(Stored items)
↓
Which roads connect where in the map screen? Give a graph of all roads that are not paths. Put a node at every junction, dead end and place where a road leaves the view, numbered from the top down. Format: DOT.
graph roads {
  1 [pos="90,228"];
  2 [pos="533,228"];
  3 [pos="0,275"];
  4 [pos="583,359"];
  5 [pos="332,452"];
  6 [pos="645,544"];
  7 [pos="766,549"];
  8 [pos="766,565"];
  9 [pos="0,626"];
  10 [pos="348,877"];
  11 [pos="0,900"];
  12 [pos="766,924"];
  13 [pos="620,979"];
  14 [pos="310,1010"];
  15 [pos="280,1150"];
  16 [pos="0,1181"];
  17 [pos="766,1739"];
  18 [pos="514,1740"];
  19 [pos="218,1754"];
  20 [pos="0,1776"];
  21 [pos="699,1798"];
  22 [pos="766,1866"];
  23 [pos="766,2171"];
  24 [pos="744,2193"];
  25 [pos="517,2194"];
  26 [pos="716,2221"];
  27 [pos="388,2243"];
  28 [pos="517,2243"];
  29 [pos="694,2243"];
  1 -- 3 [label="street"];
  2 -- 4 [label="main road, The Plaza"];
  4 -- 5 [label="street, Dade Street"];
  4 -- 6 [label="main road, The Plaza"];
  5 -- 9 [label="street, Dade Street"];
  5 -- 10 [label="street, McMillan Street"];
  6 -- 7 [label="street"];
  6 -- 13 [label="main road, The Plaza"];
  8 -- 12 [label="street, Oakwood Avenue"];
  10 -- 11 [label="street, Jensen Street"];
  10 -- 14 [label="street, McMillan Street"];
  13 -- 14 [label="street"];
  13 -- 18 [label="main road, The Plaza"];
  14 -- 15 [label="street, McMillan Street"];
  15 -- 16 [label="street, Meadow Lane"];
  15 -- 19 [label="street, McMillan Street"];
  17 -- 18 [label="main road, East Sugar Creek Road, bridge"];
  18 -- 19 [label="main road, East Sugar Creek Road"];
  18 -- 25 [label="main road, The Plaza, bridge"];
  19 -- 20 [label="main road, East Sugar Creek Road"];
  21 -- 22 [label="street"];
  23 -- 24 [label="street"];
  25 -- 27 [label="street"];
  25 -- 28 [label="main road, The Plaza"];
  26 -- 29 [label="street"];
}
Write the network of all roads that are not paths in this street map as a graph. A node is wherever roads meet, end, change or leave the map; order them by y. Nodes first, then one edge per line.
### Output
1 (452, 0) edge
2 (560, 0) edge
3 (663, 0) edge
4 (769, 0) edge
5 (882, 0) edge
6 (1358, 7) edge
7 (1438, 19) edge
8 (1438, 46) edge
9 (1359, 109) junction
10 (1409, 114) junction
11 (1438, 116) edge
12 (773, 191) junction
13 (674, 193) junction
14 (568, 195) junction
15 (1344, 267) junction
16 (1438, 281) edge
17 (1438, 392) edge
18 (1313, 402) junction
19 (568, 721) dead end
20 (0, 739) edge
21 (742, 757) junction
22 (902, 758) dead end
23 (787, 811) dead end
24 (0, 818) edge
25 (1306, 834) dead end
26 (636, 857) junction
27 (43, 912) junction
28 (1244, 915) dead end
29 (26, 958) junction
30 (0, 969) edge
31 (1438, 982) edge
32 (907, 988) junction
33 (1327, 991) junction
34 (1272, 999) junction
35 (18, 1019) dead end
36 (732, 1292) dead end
↑
What are the lines of the data above that include the string "East"? Copy them.

SOLUTION:
  17 -- 18 [label="main road, East Sugar Creek Road, bridge"];
  18 -- 19 [label="main road, East Sugar Creek Road"];
  19 -- 20 [label="main road, East Sugar Creek Road"];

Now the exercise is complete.